“Ah.” I let out a breath. “I was hoping…”
She pursed her lips. “Okay. Let me talk to him. It’ll soften the blow.”
My father thought my acting dreams were just that. Dreams. Fantasies. Nothing would ever come from them. Sure, the hobby gave me valuable life experience, but my time would be better spent studying business or dentistry like him. Something with a guaranteed return on investment.
But that sounded like a corporate hellhole, and I wanted the glitz and the glamour of fame. There was a downside to it, sure, but I loved the stage, and I was good at it.
“Carter?” came the small voice from the entry to the dining room. My youngest sister, Lizzie, stood in the doorway, clutching at a raggedy teddy bear with one hand. Her messy blond hair stuck out in odd directions, but her chubby red cheeks indicated she’d been crying. “I had a nightmare.”
At six, she’d been the last-chance-to-save-a-dying-marriage child my parents hadn’t expected but had been delighted to bring into the world.
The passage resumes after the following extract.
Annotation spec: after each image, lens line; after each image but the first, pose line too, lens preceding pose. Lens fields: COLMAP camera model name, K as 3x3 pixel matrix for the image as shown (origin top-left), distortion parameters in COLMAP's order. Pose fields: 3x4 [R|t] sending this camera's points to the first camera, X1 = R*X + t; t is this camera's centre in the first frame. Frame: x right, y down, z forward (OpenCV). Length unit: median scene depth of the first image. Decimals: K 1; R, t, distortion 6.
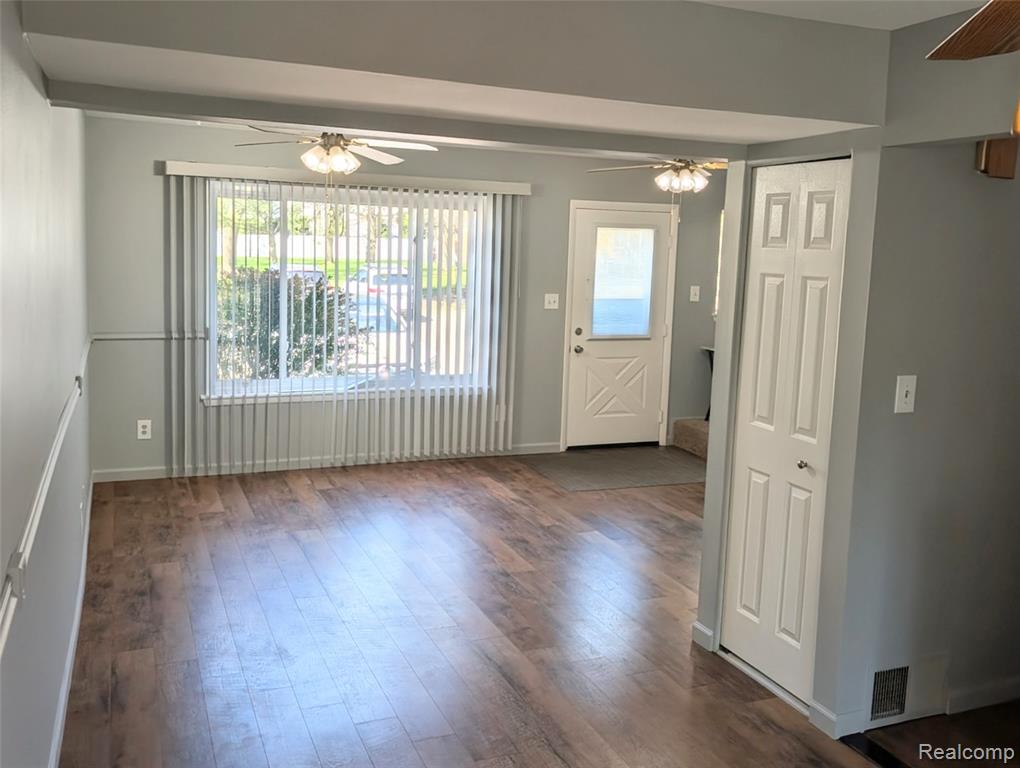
lens RADIAL K [[918.3, 0, 510.9], [0, 918.3, 382.1], [0, 0, 1]] dist [-0.003436, -0.001238]
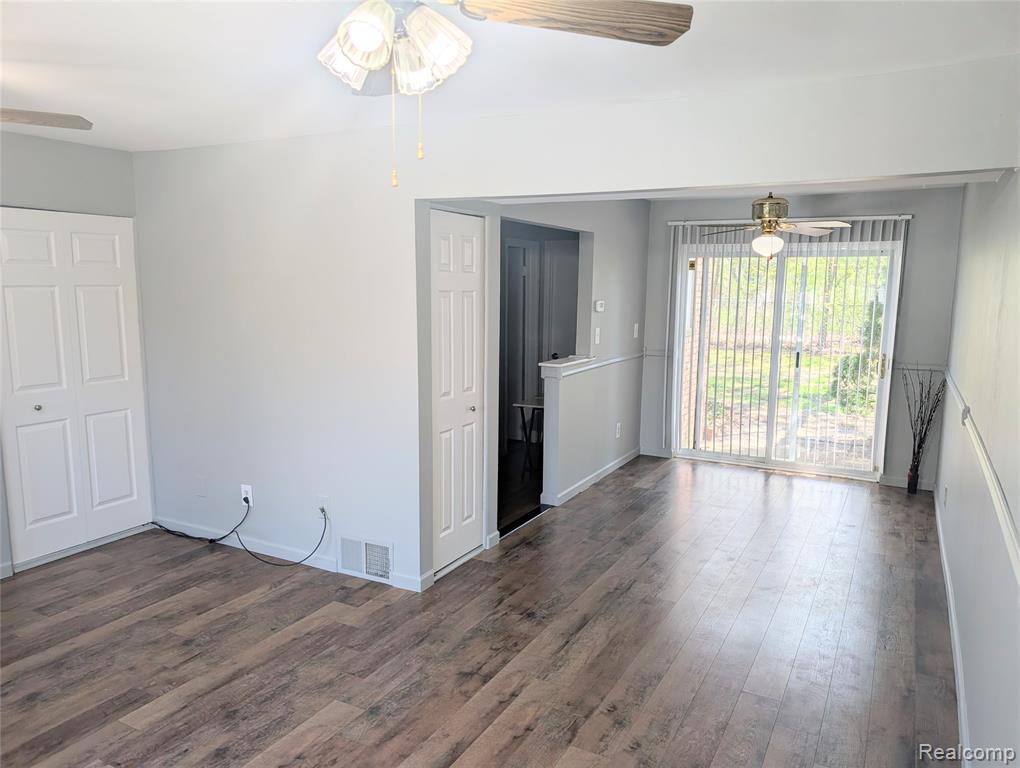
lens RADIAL K [[725.7, 0, 511.7], [0, 725.7, 384.1], [0, 0, 1]] dist [-0.025004, -0.017384]
pose [[-0.626282, -0.152674, 0.764501, -0.675491], [0.081173, 0.962536, 0.258720, -0.268564], [-0.775359, 0.224089, -0.590425, 1.654616]]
In the end, it didn’t save their relationship, and the ten-year age difference between me and Lizzie made it easier for my parents to lean on me for help raising her.
Charlotte and Sophia were closer to each other than to either of us. But Lizzie? Well, she’d had me wrapped around her finger since the day she was born.
“Aww, Lizzie-Bizzie.” I scooped her up and wrapped my arms around her tiny body, my heart melting when she rested her head on my shoulder and let out one final whimper before she relaxed. “It’s okay. It’s only a bad dream.”
“Will you stay with me?” she asked when I put her back in her bed.
“Always.”
“Pwomise?” It came out as a muffled sigh, her eyes fighting sleep but ultimately losing.
“Promise.”
But six months later, I was on a plane to London with my life packed in two suitcases, and a year after that, I met a guy who would change it altogether.
LONDON
AGE EIGHTEEN
I stood backstage at the King’s Royal Theater, my crown in one hand, my phone in the other. It had been a week since I’d met Lex, and I still hadn’t gotten the balls to text him and ask if he planned to come see the play.
I set aside a ticket at the box office for him every night, but so far, he hadn’t taken me up on it.
Not that I really expected him to. What could someone like him want with someone like me? It’s just…I believed in the power of firsts. First kisses. First fucks. First loves. Not necessarily in that order.
The first girl I ever slept with was Stephanie Hoppenheimer in the treehouse my father built in the backyard. We were fifteen and I came in less than two minutes, so I spent the rest of the night going down on her to make up for it. She didn’t know I was a virgin. Ever since that day, I’d locked a piece of my heart away for her. She got that spot in my life no one else would ever have.
Sentimental, yes, but I was a sentimental shit, and that would never change.
I fucked around with a lot of girls in high school. Who didn’t? I was tall and beautiful and athletic. People liked that, but it meant little to me. I couldn’t afford to fall in love. I had dreams. Hollywood. My name in bright lights. So I purposely kept myself guarded. I couldn’t lose my head over someone who would keep me in Chicago for the rest of my life.
I was meant for greater things.
“Hey,” came the voice from my right. My director, Anthony Michaels, walked closer. He’d been a screenwriter for a couple of different television shows on the BBC and had a résumé a mile long. A tall, thin man with wiry hair and thick tortoise-shell glasses, he liked to joke that he’d been roped into teaching at the RTC for a semester by losing a bet to an old colleague. Most importantly, he’d taken a liking to me and put me under his wing like a mentor. “You ready for tonight?”
“Yeah.” I smiled and shoved my phone in my back pocket, determined not to think about Lex anymore. “I’m always ready.”
He laughed and clapped me on the shoulder. “I know. That’s what makes you such a lucky little wanker.”
I narrowed my eyes on him.
“Your talent? All natural. It’s rare. You should cherish it.”
One side of my mouth pulled into a smile. Luck. Natural talent. I knew what he was trying to say, but he didn’t see the years I’d spent busting my ass for this—pleading and scraping just to be right here.
“You need to keep your head on straight. No distractions.”
“I understand,” I said. And I did, even as my heart ached for a beautiful boy who had promised to show up but never did. “College. Then Hollywood.”